Solche Initiativen reichen von der Verteilung von Lebensmitteln über medizinische Grundversorgung bis hin zu eben solch symbolischen, aber bedeutsamen Aktionen wie dem kostenlosen Haarschnitt. Sie alle eint der Grundgedanke: Solidarität kann auch im Kleinen beginnen.

Internationale Hilfsorganisationen loben derartige Graswurzel-Initiativen, betonen jedoch, dass sie strukturelle Hilfe nicht ersetzen können. Dennoch: Die persönliche Zuwendung eines Freiwilligen erreicht oft das, was staatliche Programme nicht vermögen – das Gefühl, nicht vergessen zu sein.

Würde als Grundbedürfnis

Was der freiwillige Friseur in den Lagern von Beirut leistet, erinnert daran, dass menschliche Würde kein Luxus ist. Sie ist ein Grundbedürfnis – so fundamental wie Nahrung und Unterkunft. Ein Haarschnitt mag auf den ersten Blick trivial erscheinen, doch er trägt dazu bei, Menschen in ihrer Identität zu stärken und ihnen das Gefühl zu geben, Teil der Gesellschaft zu sein.

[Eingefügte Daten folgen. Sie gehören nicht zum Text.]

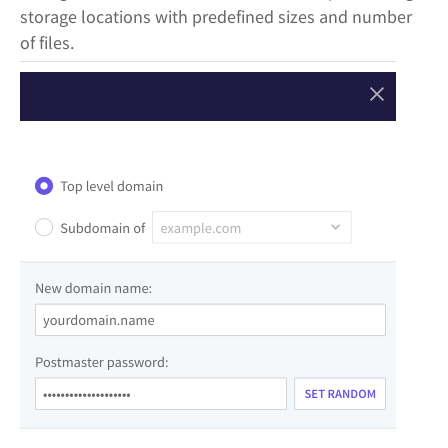
storage locations with predefined sizes and number
of files.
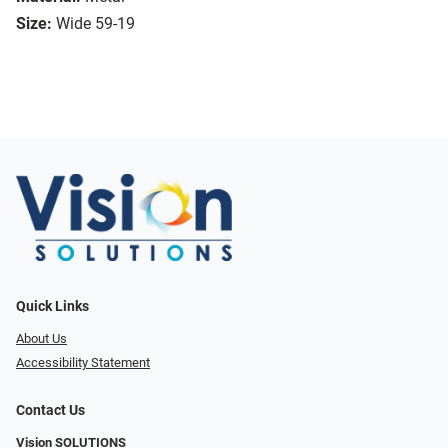
Size:
Wide 59-19
Quick Links
About Us
Accessibility Statement
Contact Us
Vision SOLUTIONS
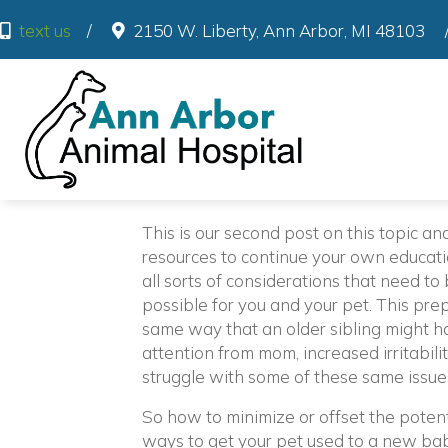
(o
text us
/
2150 W. Liberty
,
Ann Arbor
,
MI
48103
This is our second post on this topic an
resources to continue your own educatio
all sorts of considerations that need t
possible for you and your pet. This prep
same way that an older sibling might ha
attention from mom, increased irritabilit
struggle with some of these same issue
So how to minimize or offset the poten
ways to get your pet used to a new bab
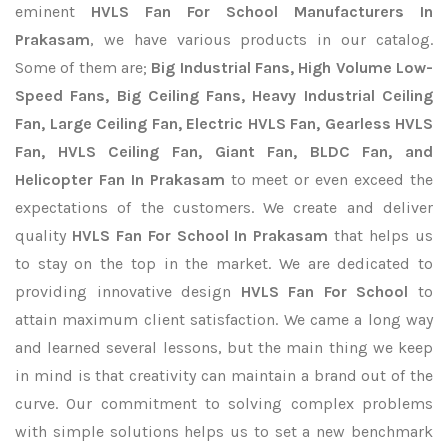
eminent
HVLS Fan For School Manufacturers In
Prakasam
, we have various products in our catalog.
Some of them are;
Big Industrial Fans, High Volume Low-
Speed Fans, Big Ceiling Fans, Heavy Industrial Ceiling
Fan, Large Ceiling Fan, Electric HVLS Fan, Gearless HVLS
Fan, HVLS Ceiling Fan, Giant Fan, BLDC Fan, and
Helicopter Fan In Prakasam
to meet or even exceed the
expectations of the customers. We create and deliver
quality
HVLS Fan For School In Prakasam
that helps us
to stay on the top in the market. We are dedicated to
providing innovative design
HVLS Fan For School
to
attain maximum client satisfaction. We came a long way
and learned several lessons, but the main thing we keep
in mind is that creativity can maintain a brand out of the
curve. Our commitment to solving complex problems
with simple solutions helps us to set a new benchmark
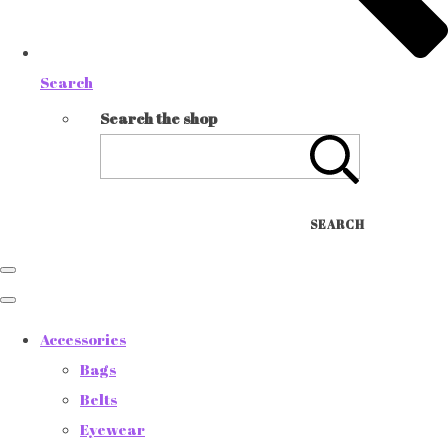
Search
Search the shop
SEARCH
Accessories
Bags
Belts
Eyewear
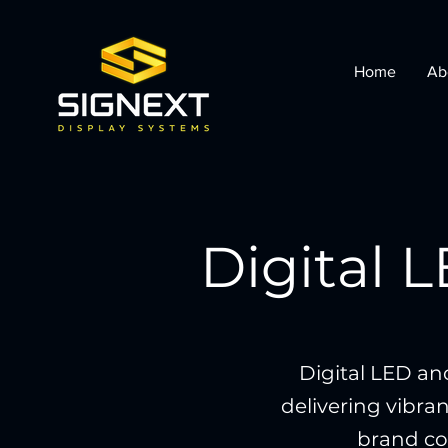
Home
Ab
Digital 
Digital LED an
delivering vibran
brand com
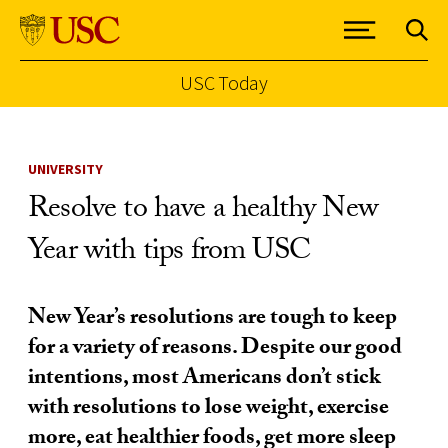
USC Today
Skip to Content
UNIVERSITY
Resolve to have a healthy New
Year with tips from USC
New Year’s resolutions are tough to keep
for a variety of reasons. Despite our good
intentions, most Americans don’t stick
with resolutions to lose weight, exercise
more, eat healthier foods, get more sleep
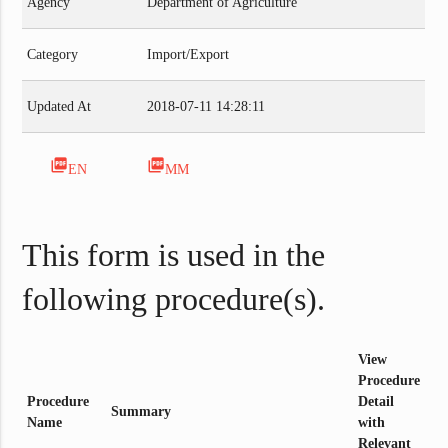
Agency
Department of Agriculture
Category
Import/Export
Updated At
2018-07-11 14:28:11
picture_as_pdf
picture_as_pdf
EN
MM
This form is used in the
following procedure(s).
View
Procedure
Procedure
Detail
Summary
Name
with
Relevant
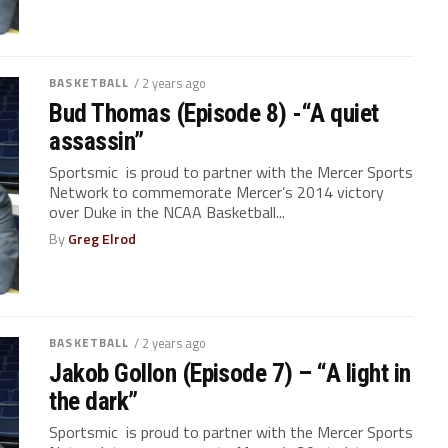
BASKETBALL
/ 2 years ago
Bud Thomas (Episode 8) -“A quiet
assassin”
Sportsmic is proud to partner with the Mercer Sports
Network to commemorate Mercer’s 2014 victory
over Duke in the NCAA Basketball...
By
Greg Elrod
BASKETBALL
/ 2 years ago
Jakob Gollon (Episode 7) – “A light in
the dark”
Sportsmic is proud to partner with the Mercer Sports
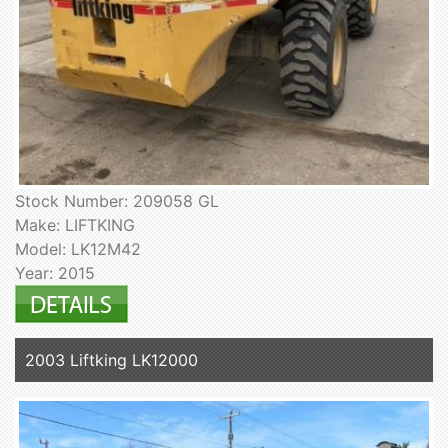
Stock Number: 209058 GL
Make: LIFTKING
Model: LK12M42
Year: 2015
2003 Liftking LK12000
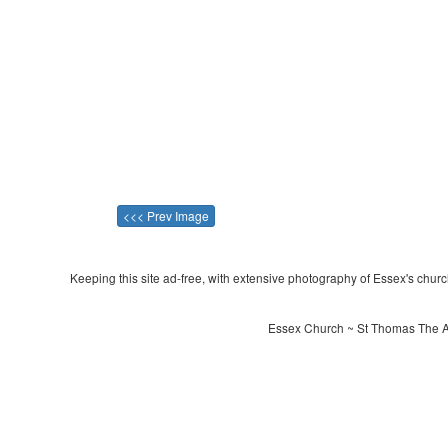
<<< Prev Image
Keeping this site ad-free, with extensive photography of Essex's churche
Essex Church ~ St Thomas The Ap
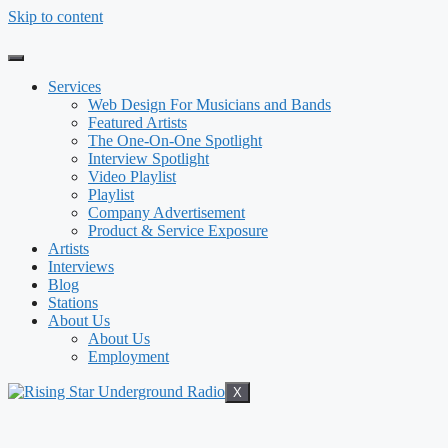
Skip to content
Services
Web Design For Musicians and Bands
Featured Artists
The One-On-One Spotlight
Interview Spotlight
Video Playlist
Playlist
Company Advertisement
Product & Service Exposure
Artists
Interviews
Blog
Stations
About Us
About Us
Employment
X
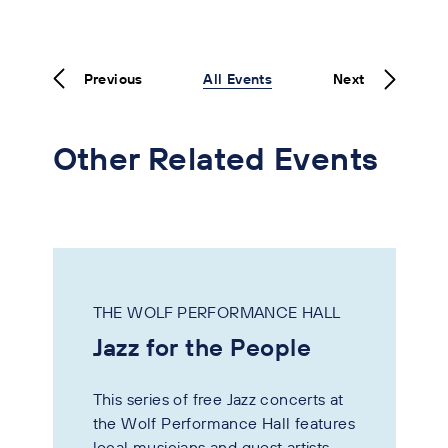
Previous
All Events
Next
Other Related Events
THE WOLF PERFORMANCE HALL
Jazz for the People
This series of free Jazz concerts at
the Wolf Performance Hall features
local musicians and guest artists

Solche Geschichten aus dem Libanon zeigen, dass Mitmenschlichkeit auch in den schwierigsten Verhältnissen gedeihen kann. Sie sind ein Aufruf, den Blick nicht nur auf die großen politischen Zusammenhänge zu richten, sondern auch auf die kleinen, stillen Helden des Alltags. Ob die Initiative des Friseurs Nachahmer findet und sich zu einer organisierten Bewegung entwickelt, bleibt abzuwarten – das Potenzial dafür ist zweifellos vorhanden.

Hinweis: Dieser Artikel wurde KI-gestützt erstellt und kann Fehler oder Ungenauigkeiten enthalten. Das verwendete Beitragsbild ist das YouTube-Vorschaubild des Original-Videos. Sämtliche Urheberrechte am Video, am Vorschaubild und an den darin enthaltenen Inhalten liegen beim jeweiligen YouTube-Kanal-Betreiber (euronews Deutsch). Bei Fragen oder Anliegen zur Nutzung bitte über das Impressum kontaktieren.